Consigne.
Recopiez fidèlement, s'il vous plaît, le passage de l'interview de Stéphanie Marchal qui commence par « C’est une collection » et se termine par « de la mort. ».

Extrait source.
.....

Je suivais le travail de Stéphanie Marchal avant même qu’elle ait publié son premier livre (c’est ça la magie des réseaux sociaux). Elle vient de sortir deux ouvrages coup sur coup (un livre pour les tout-petits et le premier tome d’une nouvelle collection), c’était l’occasion idéale de l’interviewer. Ensuite, c’est l’auteur Philippe Nessmann qui nous livre ses coups de cœur et coups de gueule, ils sont en lien avec le salon de Montreuil qui s’ouvre aujourd’hui. Bon mercredi à vous !
L’interview du mercredi : Stéphanie Marchal
Parlez-nous de votre parcours ?
Après des études à l’Esad de Reims et un DNSEP en poche (Diplôme National Supérieur d’expression plastique) j’ai été intervenante en arts plastiques en milieu scolaire et associatif, puis infographiste. Je me suis ensuite lancée dans l’enseignement à l’Éducation Nationale, aventure que j’ai menée pendant 10 ans. Puis, à un tournant de ma vie personnelle, c’était l’heure d’une course contre le temps où il fallait que « j’ose », que j’ose faire ce que j’avais toujours voulu faire. Dessiner pour la littérature jeunesse. J’ai quitté l’Éducation Nationale du jour au lendemain et me suis mise au travail avec la sensation enivrante qu’enfin j’étais en train de dessiner mon propre chemin !
Vous venez d’illustrer Maman, papa, comment vous êtes-vous rencontrés ? sorti dans la collection Les grandes questions de Sofia, pouvez-vous nous en dire plus sur cette nouvelle collection Père Castor ?
C’est une collection de 3 albums avec Thierry Lenain, j’espère que d’autres suivront ! Le premier titre Maman, Papa comment vous vous êtes rencontrés ? questionne sur les hasards qui conduisent à notre propre existence. Sofia, l’héroïne, est une enfant curieuse et pleine de gratitude, elle remercie chaque personne ayant concouru à son existence en lui faisant un dessin. Les titres abordent tous des questions existentielles. Le deuxième, fraîchement illustré, a pour sujet l’origine de l’humanité et notre monde et le troisième traite de la mort.
Le texte d’un autre album, cette fois-ci un cartonné, que vous avez illustré (Je suis moi) est également signé Thierry Lenain. Parlez-nous de cette collaboration ?

.....

Extraits des lignes.
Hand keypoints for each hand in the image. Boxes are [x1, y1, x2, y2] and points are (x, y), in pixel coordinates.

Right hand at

.....

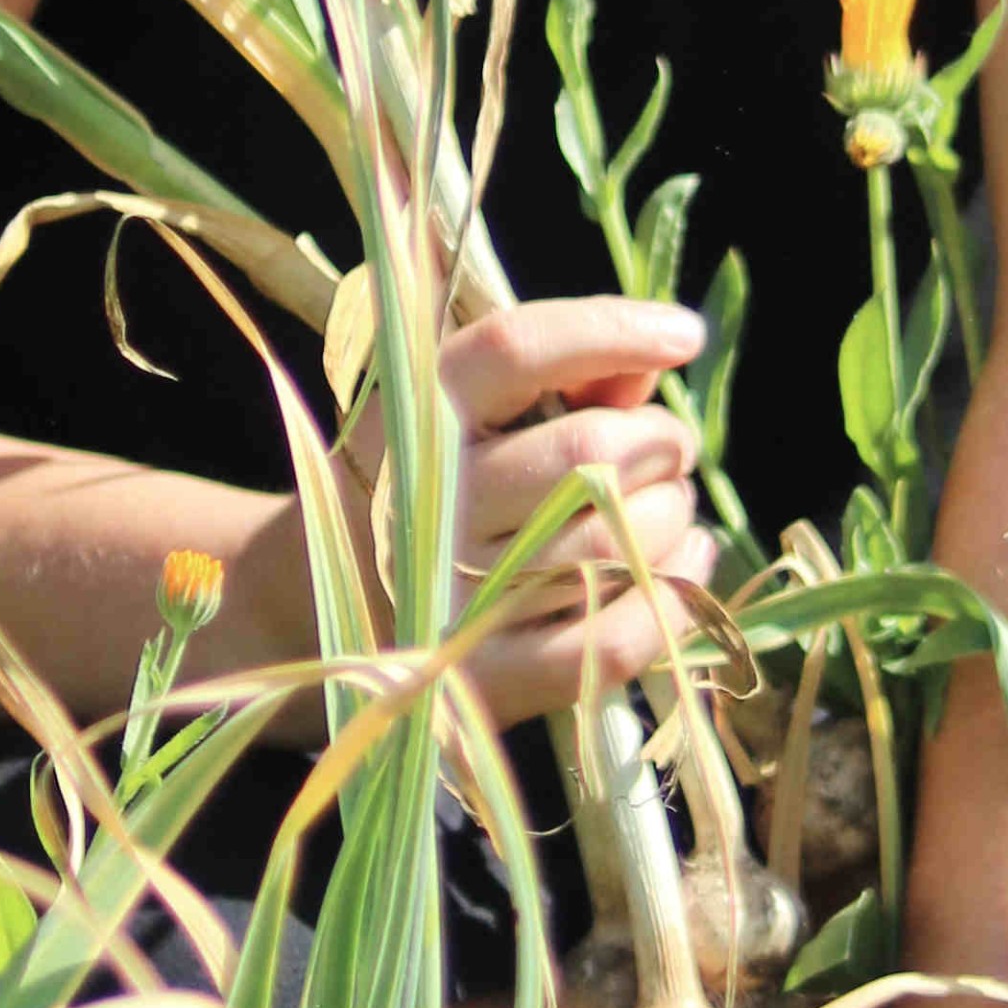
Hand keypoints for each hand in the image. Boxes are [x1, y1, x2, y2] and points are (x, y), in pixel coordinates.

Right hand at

.....

Votre réponse.
C’est une collection de 3 albums avec Thierry Lenain, j’espère que d’autres suivront ! Le premier titre Maman, Papa comment vous vous êtes rencontrés ? questionne sur les hasards qui conduisent à notre propre existence. Sofia, l’héroïne, est une enfant curieuse et pleine de gratitude, elle remercie chaque personne ayant concouru à son existence en lui faisant un dessin. Les titres abordent tous des questions existentielles. Le deuxième, fraîchement illustré, a pour sujet l’origine de l’humanité et notre monde et le troisième traite de la mort.